“La Commissione riconosce le gravi conseguenze sanitarie e sociali del problema del gioco d’azzardo. Tuttavia, in assenza di informazioni più precise, non può trarre alcuna conclusione dalla cifra citata dagli onorevoli parlamentari”.

E’ quanto ha risposto il Commissario europeo per il mercato interno, Thierry Breton, all’interrogazione presentata dagli europarlamentari danesi Christel Schaldemose, Søren Gade, Morten Petersen.

“In assenza di un’armonizzazione a livello dell’UE, gli Stati membri sono liberi di fissare gli obiettivi della propria politica in materia di giochi d’azzardo e di definire il livello di protezione richiesto. Hanno un ampio margine di apprezzamento per le restrizioni giustificate e proporzionate alla fornitura di tali servizi al fine di perseguire obiettivi di interesse pubblico come la lotta contro la dipendenza da gioco d’azzardo. La legislazione nazionale deve tuttavia rimanere in linea con le norme sul mercato interno stabilite dai trattati UE e interpretate dalla Corte di giustizia dell’Unione europea.

Tuttavia, la raccomandazione 2014/478 / UE della Commissione incoraggia gli Stati membri a raggiungere un elevato livello di protezione per consumatori, giocatori e minori al fine di salvaguardare la salute e minimizzare gli eventuali danni economici che possono derivare da giochi d’azzardo eccessivi o compulsivi.

Per quanto riguarda le comunicazioni commerciali audiovisive (AVCC) per il gioco d’azzardo, uno Stato membro ricevente può adottare determinate misure giustificate e proporzionate per garantire il rispetto delle sue norme sulla protezione dei consumatori che non rientrano nell’ambito di applicazione armonizzato dalla direttiva sui servizi di media audiovisivi (AVMSD). Tali misure non devono impedire la ritrasmissione di trasmissioni provenienti da un altro Stato membro. L’AVMSD incoraggia i sistemi di autoregolamentazione e di coregolamentazione per proteggere i minori dall’esposizione al gioco d’azzardo (AVCC). L’AVMSD è stato recentemente modificato ed è attualmente in fase di recepimento da parte degli Stati membri.
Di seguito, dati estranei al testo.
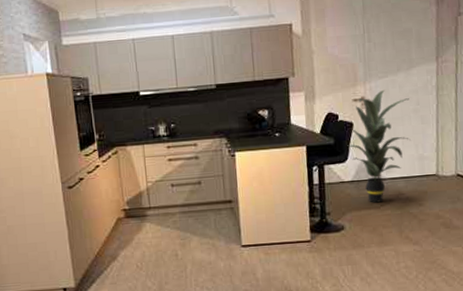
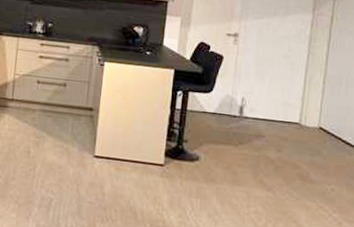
indoor plant: present [347,89,411,203] -> none [215,30,282,141]

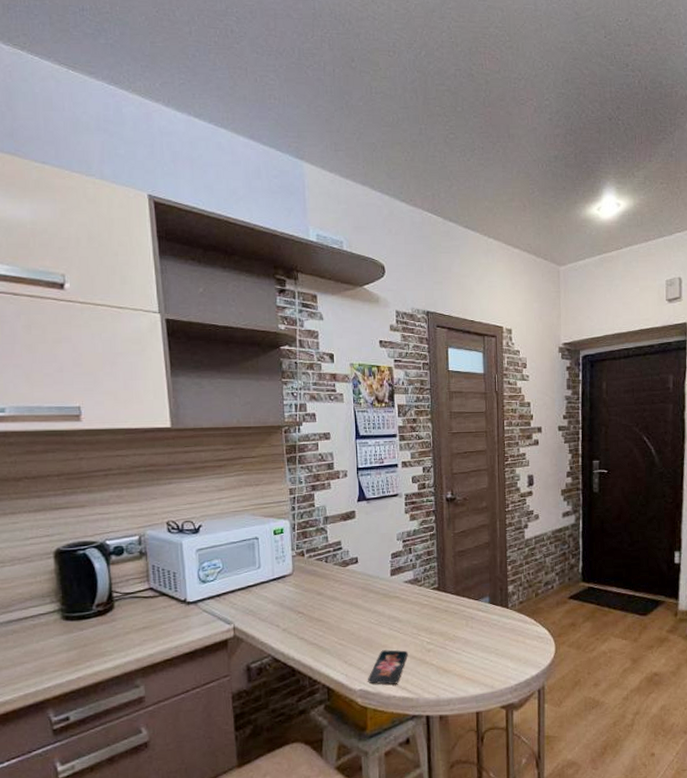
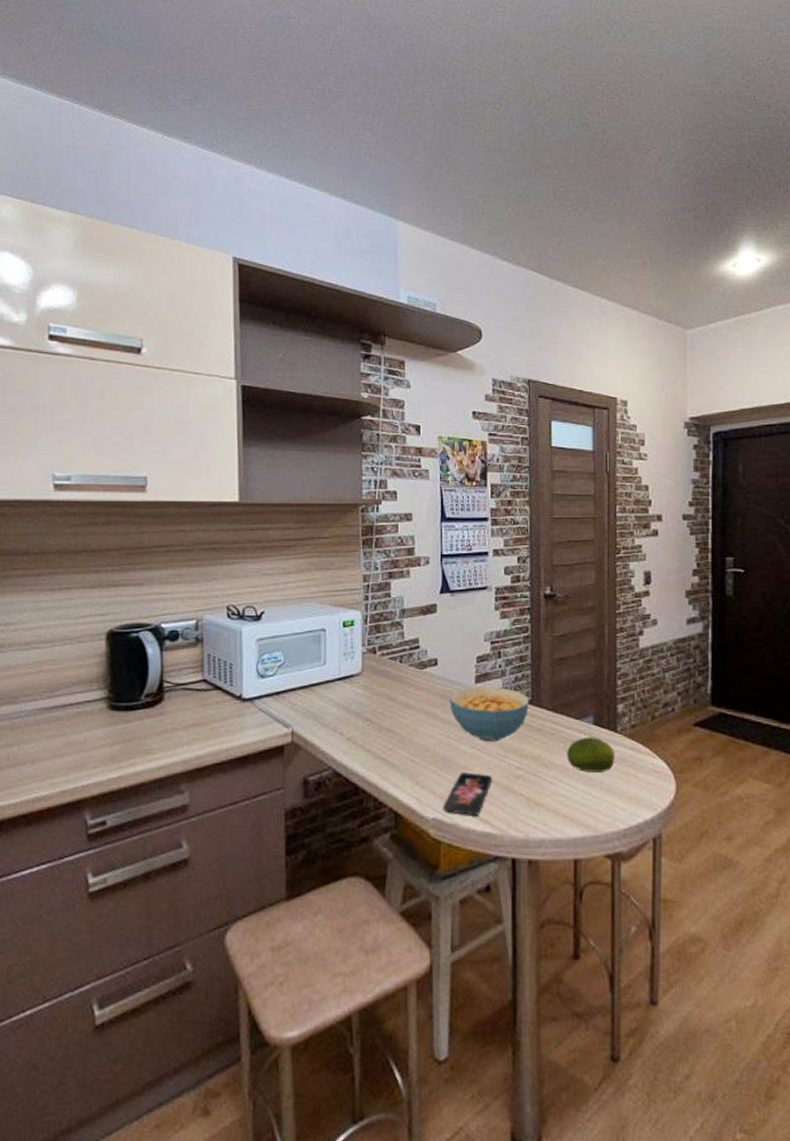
cereal bowl: none [369,578,436,624] -> present [449,687,529,742]
fruit: none [468,613,507,642] -> present [567,737,615,773]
In linea con l’articolo 33, il suo impatto sarà valutato e le eventuali proposte di revisione saranno esaminate al più tardi nel 2026”.

Di seguito l’interrogazione degli europarlamentari danesi: “Le scommesse online e i casinò online sono mercati in rapida crescita. La European Gaming & Betting Association stima che nel 2020 il valore del mercato del gioco d’azzardo online crescerà a oltre 25 miliardi di euro. Ciò dovrebbe essere considerato congiuntamente al fatto che il mercato dell’UE rappresenta il 48,9% del mercato globale del gioco d’azzardo online. Il mercato dell’UE – proseguono – è quindi sproporzionatamente ampio rispetto al resto del mondo. Le quote di scommesse sportive e casinò online sono rispettivamente del 42,5% e del 32,4%. Questo è quasi il 75% del mercato. La facilità di accessibilità e velocità, che sono caratteristiche delle due forme di gioco d’azzardo, aumentano il rischio di dipendenza dal gioco, che può successivamente svilupparsi in dipendenza da gioco. La dipendenza dal gioco d’azzardo è incurabile e può distruggere completamente la vita di una persona. Ritiene la Commissione un problema che l’UE rappresenti una quota così grande del mercato globale del gioco d’azzardo? Cosa farà la Commissione per frenare la dipendenza dal gioco d’azzardo? Intende la Commissione modificare l’articolo 19, paragrafo 2, della direttiva sui servizi di media audiovisivi per evitare, ad esempio, le scommesse durante le partite di calcio?”.